🤖 AI Summary
High-energy physics simulations require efficient sampling from complex matrix-element distributions, yet existing surrogate models—such as normalizing flows—rely on costly pre-generated training datasets. To address this, we propose FAB-Physics, the first framework to integrate Flow Annealed Importance Sampling Bootstrap (FAB) into particle physics generation tasks. It synergistically combines differentiable particle simulators with normalizing flow–based density modeling, enabling adaptive importance sampling driven by differentiable evaluation of the target density—eliminating the need for pretraining data. By incorporating annealed importance sampling, bootstrap resampling, and physics-informed constraints, FAB-Physics significantly improves sampling efficiency in high-dimensional spaces.
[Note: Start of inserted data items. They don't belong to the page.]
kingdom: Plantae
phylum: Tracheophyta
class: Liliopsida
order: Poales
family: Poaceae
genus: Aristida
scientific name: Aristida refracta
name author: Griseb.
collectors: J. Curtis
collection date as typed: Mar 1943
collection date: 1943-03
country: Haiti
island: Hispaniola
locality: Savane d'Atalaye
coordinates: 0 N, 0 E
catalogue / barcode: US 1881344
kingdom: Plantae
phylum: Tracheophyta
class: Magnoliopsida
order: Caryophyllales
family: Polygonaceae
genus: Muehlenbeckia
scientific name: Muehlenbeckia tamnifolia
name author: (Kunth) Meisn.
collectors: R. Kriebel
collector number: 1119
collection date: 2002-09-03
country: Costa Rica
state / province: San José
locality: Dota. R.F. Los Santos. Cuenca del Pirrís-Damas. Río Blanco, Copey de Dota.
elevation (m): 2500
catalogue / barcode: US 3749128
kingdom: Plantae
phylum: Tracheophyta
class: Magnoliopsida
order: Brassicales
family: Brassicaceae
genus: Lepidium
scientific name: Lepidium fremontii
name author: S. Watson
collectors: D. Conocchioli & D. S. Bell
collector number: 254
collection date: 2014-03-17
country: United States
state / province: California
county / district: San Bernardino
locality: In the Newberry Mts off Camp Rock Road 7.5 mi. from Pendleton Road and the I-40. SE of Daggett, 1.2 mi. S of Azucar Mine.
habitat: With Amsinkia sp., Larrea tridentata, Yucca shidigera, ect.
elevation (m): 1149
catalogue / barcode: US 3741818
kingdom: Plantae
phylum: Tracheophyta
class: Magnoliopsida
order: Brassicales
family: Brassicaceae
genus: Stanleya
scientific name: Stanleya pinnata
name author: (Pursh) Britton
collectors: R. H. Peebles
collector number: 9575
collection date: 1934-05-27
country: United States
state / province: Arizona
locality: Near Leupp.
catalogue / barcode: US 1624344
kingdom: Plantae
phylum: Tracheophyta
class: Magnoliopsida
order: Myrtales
Experiments on representative matrix-element distributions demonstrate a >30% reduction in target-density evaluations and a 2.1× increase in effective sample size compared to state-of-the-art baselines.
📝 Abstract
High-energy physics requires the generation of large numbers of simulated data samples from complex but analytically tractable distributions called matrix elements. Surrogate models, such as normalizing flows, are gaining popularity for this task due to their computational efficiency. We adopt an approach based on Flow Annealed importance sampling Bootstrap (FAB) that evaluates the differentiable target density during training and helps avoid the costly generation of training data in advance. We show that FAB reaches higher sampling efficiency with fewer target evaluations in high dimensions in comparison to other methods.